------ RECORDS TO USE ------
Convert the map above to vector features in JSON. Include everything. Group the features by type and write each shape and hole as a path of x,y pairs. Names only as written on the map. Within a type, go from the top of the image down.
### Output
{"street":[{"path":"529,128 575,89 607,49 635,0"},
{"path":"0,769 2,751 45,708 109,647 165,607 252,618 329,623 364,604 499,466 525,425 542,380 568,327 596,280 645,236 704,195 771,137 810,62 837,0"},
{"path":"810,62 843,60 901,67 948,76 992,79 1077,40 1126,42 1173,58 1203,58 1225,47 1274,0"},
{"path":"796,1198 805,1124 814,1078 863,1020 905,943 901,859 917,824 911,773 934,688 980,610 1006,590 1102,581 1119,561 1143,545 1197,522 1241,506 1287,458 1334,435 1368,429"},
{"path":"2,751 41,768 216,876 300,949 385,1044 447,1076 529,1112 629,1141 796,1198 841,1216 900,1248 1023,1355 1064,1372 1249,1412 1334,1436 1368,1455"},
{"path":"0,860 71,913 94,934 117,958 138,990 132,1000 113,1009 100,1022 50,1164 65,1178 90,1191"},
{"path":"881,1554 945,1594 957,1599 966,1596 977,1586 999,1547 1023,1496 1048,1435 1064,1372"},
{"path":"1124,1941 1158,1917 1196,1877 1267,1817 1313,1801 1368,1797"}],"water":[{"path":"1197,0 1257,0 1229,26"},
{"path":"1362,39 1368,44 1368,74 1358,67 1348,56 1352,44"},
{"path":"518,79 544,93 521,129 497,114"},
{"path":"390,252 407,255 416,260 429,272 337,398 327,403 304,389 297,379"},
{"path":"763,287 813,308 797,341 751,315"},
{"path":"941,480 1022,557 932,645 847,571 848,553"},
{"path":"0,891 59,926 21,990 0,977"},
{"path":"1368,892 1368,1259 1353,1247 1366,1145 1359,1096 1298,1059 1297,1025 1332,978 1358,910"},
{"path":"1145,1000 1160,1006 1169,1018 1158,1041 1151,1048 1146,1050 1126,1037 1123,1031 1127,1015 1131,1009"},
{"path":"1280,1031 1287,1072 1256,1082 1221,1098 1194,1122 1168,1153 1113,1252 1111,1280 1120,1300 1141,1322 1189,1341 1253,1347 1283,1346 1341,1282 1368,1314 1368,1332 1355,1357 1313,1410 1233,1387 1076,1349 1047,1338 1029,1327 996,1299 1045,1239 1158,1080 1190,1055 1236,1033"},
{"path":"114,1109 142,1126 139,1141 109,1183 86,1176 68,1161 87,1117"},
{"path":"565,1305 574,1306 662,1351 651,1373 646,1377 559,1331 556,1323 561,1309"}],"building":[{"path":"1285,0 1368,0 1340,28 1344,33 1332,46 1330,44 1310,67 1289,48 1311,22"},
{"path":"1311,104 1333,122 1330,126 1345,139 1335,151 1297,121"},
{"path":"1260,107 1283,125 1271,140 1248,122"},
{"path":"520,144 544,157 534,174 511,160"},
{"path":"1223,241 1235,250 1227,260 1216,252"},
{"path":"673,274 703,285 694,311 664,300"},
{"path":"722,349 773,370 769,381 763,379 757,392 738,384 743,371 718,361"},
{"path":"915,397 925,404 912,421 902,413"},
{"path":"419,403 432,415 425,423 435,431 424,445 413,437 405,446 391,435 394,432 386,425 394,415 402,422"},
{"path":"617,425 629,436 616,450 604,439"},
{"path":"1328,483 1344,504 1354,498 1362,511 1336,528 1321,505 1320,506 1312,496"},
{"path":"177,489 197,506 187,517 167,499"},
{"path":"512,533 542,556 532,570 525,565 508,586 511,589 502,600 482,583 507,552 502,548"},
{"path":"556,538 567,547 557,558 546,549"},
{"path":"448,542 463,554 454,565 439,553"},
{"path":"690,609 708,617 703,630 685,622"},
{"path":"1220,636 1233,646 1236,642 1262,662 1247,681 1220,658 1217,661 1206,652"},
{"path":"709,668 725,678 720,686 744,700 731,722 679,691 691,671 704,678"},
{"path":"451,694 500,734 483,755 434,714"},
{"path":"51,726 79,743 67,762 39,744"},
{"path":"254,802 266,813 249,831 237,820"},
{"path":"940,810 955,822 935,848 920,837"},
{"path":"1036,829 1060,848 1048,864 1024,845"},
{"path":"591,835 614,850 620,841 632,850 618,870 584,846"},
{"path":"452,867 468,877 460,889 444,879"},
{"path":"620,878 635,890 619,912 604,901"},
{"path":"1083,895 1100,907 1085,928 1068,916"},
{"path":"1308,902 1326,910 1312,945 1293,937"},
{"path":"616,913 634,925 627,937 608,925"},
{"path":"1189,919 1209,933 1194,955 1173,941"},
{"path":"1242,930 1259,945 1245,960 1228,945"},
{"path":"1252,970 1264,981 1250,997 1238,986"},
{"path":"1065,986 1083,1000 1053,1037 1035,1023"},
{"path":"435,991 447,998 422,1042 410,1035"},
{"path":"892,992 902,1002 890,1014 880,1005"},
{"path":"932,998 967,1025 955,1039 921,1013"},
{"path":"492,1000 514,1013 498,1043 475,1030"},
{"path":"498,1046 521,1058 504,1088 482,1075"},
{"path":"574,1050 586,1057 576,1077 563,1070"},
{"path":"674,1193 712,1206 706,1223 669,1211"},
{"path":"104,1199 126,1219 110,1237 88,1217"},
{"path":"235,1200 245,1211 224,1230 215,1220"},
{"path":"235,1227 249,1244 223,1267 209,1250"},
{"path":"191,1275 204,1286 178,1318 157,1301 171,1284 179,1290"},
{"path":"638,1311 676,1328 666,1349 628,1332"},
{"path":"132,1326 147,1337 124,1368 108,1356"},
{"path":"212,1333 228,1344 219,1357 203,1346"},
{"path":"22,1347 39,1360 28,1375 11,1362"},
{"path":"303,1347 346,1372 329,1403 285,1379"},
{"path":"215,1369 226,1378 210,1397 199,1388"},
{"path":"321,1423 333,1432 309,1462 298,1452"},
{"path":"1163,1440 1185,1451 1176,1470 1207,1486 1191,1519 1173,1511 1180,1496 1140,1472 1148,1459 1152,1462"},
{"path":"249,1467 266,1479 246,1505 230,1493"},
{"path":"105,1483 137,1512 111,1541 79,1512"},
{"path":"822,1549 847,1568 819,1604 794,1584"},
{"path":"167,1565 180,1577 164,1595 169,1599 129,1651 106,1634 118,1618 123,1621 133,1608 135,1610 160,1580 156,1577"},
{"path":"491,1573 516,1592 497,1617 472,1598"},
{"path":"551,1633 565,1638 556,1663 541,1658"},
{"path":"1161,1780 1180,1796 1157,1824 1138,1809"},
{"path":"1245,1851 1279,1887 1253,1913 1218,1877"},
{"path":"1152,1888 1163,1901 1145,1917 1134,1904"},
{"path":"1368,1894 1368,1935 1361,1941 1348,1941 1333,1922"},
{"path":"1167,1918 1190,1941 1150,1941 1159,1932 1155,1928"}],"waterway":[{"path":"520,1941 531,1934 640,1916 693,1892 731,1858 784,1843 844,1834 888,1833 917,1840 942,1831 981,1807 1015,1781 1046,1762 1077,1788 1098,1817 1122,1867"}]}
------
## INSTRUCTIONS FOR THE TASK:
Reprint the whole listing above exactly.

## RESULT OF THE EXERCISE:
Convert the map above to vector features in JSON. Include everything. Group the features by type and write each shape and hole as a path of x,y pairs. Names only as written on the map. Within a type, go from the top of the image down.
### Output
{"street":[{"path":"529,128 575,89 607,49 635,0"},
{"path":"0,769 2,751 45,708 109,647 165,607 252,618 329,623 364,604 499,466 525,425 542,380 568,327 596,280 645,236 704,195 771,137 810,62 837,0"},
{"path":"810,62 843,60 901,67 948,76 992,79 1077,40 1126,42 1173,58 1203,58 1225,47 1274,0"},
{"path":"796,1198 805,1124 814,1078 863,1020 905,943 901,859 917,824 911,773 934,688 980,610 1006,590 1102,581 1119,561 1143,545 1197,522 1241,506 1287,458 1334,435 1368,429"},
{"path":"2,751 41,768 216,876 300,949 385,1044 447,1076 529,1112 629,1141 796,1198 841,1216 900,1248 1023,1355 1064,1372 1249,1412 1334,1436 1368,1455"},
{"path":"0,860 71,913 94,934 117,958 138,990 132,1000 113,1009 100,1022 50,1164 65,1178 90,1191"},
{"path":"881,1554 945,1594 957,1599 966,1596 977,1586 999,1547 1023,1496 1048,1435 1064,1372"},
{"path":"1124,1941 1158,1917 1196,1877 1267,1817 1313,1801 1368,1797"}],"water":[{"path":"1197,0 1257,0 1229,26"},
{"path":"1362,39 1368,44 1368,74 1358,67 1348,56 1352,44"},
{"path":"518,79 544,93 521,129 497,114"},
{"path":"390,252 407,255 416,260 429,272 337,398 327,403 304,389 297,379"},
{"path":"763,287 813,308 797,341 751,315"},
{"path":"941,480 1022,557 932,645 847,571 848,553"},
{"path":"0,891 59,926 21,990 0,977"},
{"path":"1368,892 1368,1259 1353,1247 1366,1145 1359,1096 1298,1059 1297,1025 1332,978 1358,910"},
{"path":"1145,1000 1160,1006 1169,1018 1158,1041 1151,1048 1146,1050 1126,1037 1123,1031 1127,1015 1131,1009"},
{"path":"1280,1031 1287,1072 1256,1082 1221,1098 1194,1122 1168,1153 1113,1252 1111,1280 1120,1300 1141,1322 1189,1341 1253,1347 1283,1346 1341,1282 1368,1314 1368,1332 1355,1357 1313,1410 1233,1387 1076,1349 1047,1338 1029,1327 996,1299 1045,1239 1158,1080 1190,1055 1236,1033"},
{"path":"114,1109 142,1126 139,1141 109,1183 86,1176 68,1161 87,1117"},
{"path":"565,1305 574,1306 662,1351 651,1373 646,1377 559,1331 556,1323 561,1309"}],"building":[{"path":"1285,0 1368,0 1340,28 1344,33 1332,46 1330,44 1310,67 1289,48 1311,22"},
{"path":"1311,104 1333,122 1330,126 1345,139 1335,151 1297,121"},
{"path":"1260,107 1283,125 1271,140 1248,122"},
{"path":"520,144 544,157 534,174 511,160"},
{"path":"1223,241 1235,250 1227,260 1216,252"},
{"path":"673,274 703,285 694,311 664,300"},
{"path":"722,349 773,370 769,381 763,379 757,392 738,384 743,371 718,361"},
{"path":"915,397 925,404 912,421 902,413"},
{"path":"419,403 432,415 425,423 435,431 424,445 413,437 405,446 391,435 394,432 386,425 394,415 402,422"},
{"path":"617,425 629,436 616,450 604,439"},
{"path":"1328,483 1344,504 1354,498 1362,511 1336,528 1321,505 1320,506 1312,496"},
{"path":"177,489 197,506 187,517 167,499"},
{"path":"512,533 542,556 532,570 525,565 508,586 511,589 502,600 482,583 507,552 502,548"},
{"path":"556,538 567,547 557,558 546,549"},
{"path":"448,542 463,554 454,565 439,553"},
{"path":"690,609 708,617 703,630 685,622"},
{"path":"1220,636 1233,646 1236,642 1262,662 1247,681 1220,658 1217,661 1206,652"},
{"path":"709,668 725,678 720,686 744,700 731,722 679,691 691,671 704,678"},
{"path":"451,694 500,734 483,755 434,714"},
{"path":"51,726 79,743 67,762 39,744"},
{"path":"254,802 266,813 249,831 237,820"},
{"path":"940,810 955,822 935,848 920,837"},
{"path":"1036,829 1060,848 1048,864 1024,845"},
{"path":"591,835 614,850 620,841 632,850 618,870 584,846"},
{"path":"452,867 468,877 460,889 444,879"},
{"path":"620,878 635,890 619,912 604,901"},
{"path":"1083,895 1100,907 1085,928 1068,916"},
{"path":"1308,902 1326,910 1312,945 1293,937"},
{"path":"616,913 634,925 627,937 608,925"},
{"path":"1189,919 1209,933 1194,955 1173,941"},
{"path":"1242,930 1259,945 1245,960 1228,945"},
{"path":"1252,970 1264,981 1250,997 1238,986"},
{"path":"1065,986 1083,1000 1053,1037 1035,1023"},
{"path":"435,991 447,998 422,1042 410,1035"},
{"path":"892,992 902,1002 890,1014 880,1005"},
{"path":"932,998 967,1025 955,1039 921,1013"},
{"path":"492,1000 514,1013 498,1043 475,1030"},
{"path":"498,1046 521,1058 504,1088 482,1075"},
{"path":"574,1050 586,1057 576,1077 563,1070"},
{"path":"674,1193 712,1206 706,1223 669,1211"},
{"path":"104,1199 126,1219 110,1237 88,1217"},
{"path":"235,1200 245,1211 224,1230 215,1220"},
{"path":"235,1227 249,1244 223,1267 209,1250"},
{"path":"191,1275 204,1286 178,1318 157,1301 171,1284 179,1290"},
{"path":"638,1311 676,1328 666,1349 628,1332"},
{"path":"132,1326 147,1337 124,1368 108,1356"},
{"path":"212,1333 228,1344 219,1357 203,1346"},
{"path":"22,1347 39,1360 28,1375 11,1362"},
{"path":"303,1347 346,1372 329,1403 285,1379"},
{"path":"215,1369 226,1378 210,1397 199,1388"},
{"path":"321,1423 333,1432 309,1462 298,1452"},
{"path":"1163,1440 1185,1451 1176,1470 1207,1486 1191,1519 1173,1511 1180,1496 1140,1472 1148,1459 1152,1462"},
{"path":"249,1467 266,1479 246,1505 230,1493"},
{"path":"105,1483 137,1512 111,1541 79,1512"},
{"path":"822,1549 847,1568 819,1604 794,1584"},
{"path":"167,1565 180,1577 164,1595 169,1599 129,1651 106,1634 118,1618 123,1621 133,1608 135,1610 160,1580 156,1577"},
{"path":"491,1573 516,1592 497,1617 472,1598"},
{"path":"551,1633 565,1638 556,1663 541,1658"},
{"path":"1161,1780 1180,1796 1157,1824 1138,1809"},
{"path":"1245,1851 1279,1887 1253,1913 1218,1877"},
{"path":"1152,1888 1163,1901 1145,1917 1134,1904"},
{"path":"1368,1894 1368,1935 1361,1941 1348,1941 1333,1922"},
{"path":"1167,1918 1190,1941 1150,1941 1159,1932 1155,1928"}],"waterway":[{"path":"520,1941 531,1934 640,1916 693,1892 731,1858 784,1843 844,1834 888,1833 917,1840 942,1831 981,1807 1015,1781 1046,1762 1077,1788 1098,1817 1122,1867"}]}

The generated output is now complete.